# Assignment A
According to the blog post, at which university did the writer present at an art history conference?
# Assignment B
Reproduce everything in the blog post from "A couple of" down to "True Detective (HBO)", changing "Netflix" to "Apple TV+".

# Text under study

▬▬▬

Wednesday, January 22, 2020

Divide and Conquer

A couple of years ago I did a list of my favourite TV shows to accompany my annual music list. That was a great distraction to write up at my old job, but I don't know that I have the same drive to do that now. Instead, I'll just do a list of what I thought was really good this year:

Watchmen (HBO)
Barry (HBO)
Pen15 (Hulu)
The Mandalorian (Disney+)
Dark (Netflix)
Fleabag (Amazon Prime)
The Righteous Gemstones (HBO)
True Detective (HBO)

A few years ago, I presented at an art history conference at the University of British Columbia. While spending the weekend in Vancouver, I grew to intensely dislike one of the other presenters that was around for the whole weekend. He never stopped name-dropping the people he had read and when when you mentioned anything you had worked on, he immediately asked if you had read this or that article on something tangentially related to make himself seem more well-read than you.

▬▬▬

# Record set
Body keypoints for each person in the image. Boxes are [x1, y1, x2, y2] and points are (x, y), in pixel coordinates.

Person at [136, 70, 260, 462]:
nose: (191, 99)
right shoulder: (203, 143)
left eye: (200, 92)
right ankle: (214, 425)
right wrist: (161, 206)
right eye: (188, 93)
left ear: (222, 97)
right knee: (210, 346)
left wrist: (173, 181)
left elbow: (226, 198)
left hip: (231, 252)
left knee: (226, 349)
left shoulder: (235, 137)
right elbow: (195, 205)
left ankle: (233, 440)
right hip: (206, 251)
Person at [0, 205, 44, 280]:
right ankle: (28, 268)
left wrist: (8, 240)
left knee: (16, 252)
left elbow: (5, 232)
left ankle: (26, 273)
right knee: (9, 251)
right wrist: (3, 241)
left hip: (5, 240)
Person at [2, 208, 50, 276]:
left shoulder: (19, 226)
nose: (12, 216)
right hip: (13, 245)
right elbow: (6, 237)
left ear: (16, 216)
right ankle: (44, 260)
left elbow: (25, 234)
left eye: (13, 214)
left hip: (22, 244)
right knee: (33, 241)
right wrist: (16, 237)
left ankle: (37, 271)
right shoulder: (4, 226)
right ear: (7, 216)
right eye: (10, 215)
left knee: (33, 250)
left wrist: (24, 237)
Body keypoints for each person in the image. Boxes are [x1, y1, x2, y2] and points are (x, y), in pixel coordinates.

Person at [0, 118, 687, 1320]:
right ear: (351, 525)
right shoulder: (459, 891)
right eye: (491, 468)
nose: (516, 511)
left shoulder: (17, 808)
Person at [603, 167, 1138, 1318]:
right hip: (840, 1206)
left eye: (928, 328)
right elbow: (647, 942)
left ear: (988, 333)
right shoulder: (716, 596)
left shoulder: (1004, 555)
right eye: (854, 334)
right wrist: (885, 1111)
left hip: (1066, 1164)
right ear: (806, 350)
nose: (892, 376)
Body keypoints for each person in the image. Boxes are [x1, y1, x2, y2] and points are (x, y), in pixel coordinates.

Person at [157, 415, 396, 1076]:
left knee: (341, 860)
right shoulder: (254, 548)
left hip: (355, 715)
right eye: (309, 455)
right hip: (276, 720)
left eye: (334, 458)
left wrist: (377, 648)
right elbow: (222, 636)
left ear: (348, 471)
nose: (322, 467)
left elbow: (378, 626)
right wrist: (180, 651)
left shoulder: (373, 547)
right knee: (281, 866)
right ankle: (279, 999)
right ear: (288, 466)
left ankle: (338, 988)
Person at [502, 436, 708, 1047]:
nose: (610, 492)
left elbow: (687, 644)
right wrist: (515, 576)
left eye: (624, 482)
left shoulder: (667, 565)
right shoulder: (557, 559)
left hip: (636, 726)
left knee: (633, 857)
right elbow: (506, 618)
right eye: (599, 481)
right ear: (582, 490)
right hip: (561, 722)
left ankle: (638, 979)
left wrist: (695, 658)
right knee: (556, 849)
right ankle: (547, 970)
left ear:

▬▬▬

# Task solution A
The University of British Columbia.

# Task solution B
A couple of years ago I did a list of my favourite TV shows to accompany my annual music list. That was a great distraction to write up at my old job, but I don't know that I have the same drive to do that now. Instead, I'll just do a list of what I thought was really good this year:

Watchmen (HBO)
Barry (HBO)
Pen15 (Hulu)
The Mandalorian (Disney+)
Dark (Apple TV+)
Fleabag (Amazon Prime)
The Righteous Gemstones (HBO)
True Detective (HBO)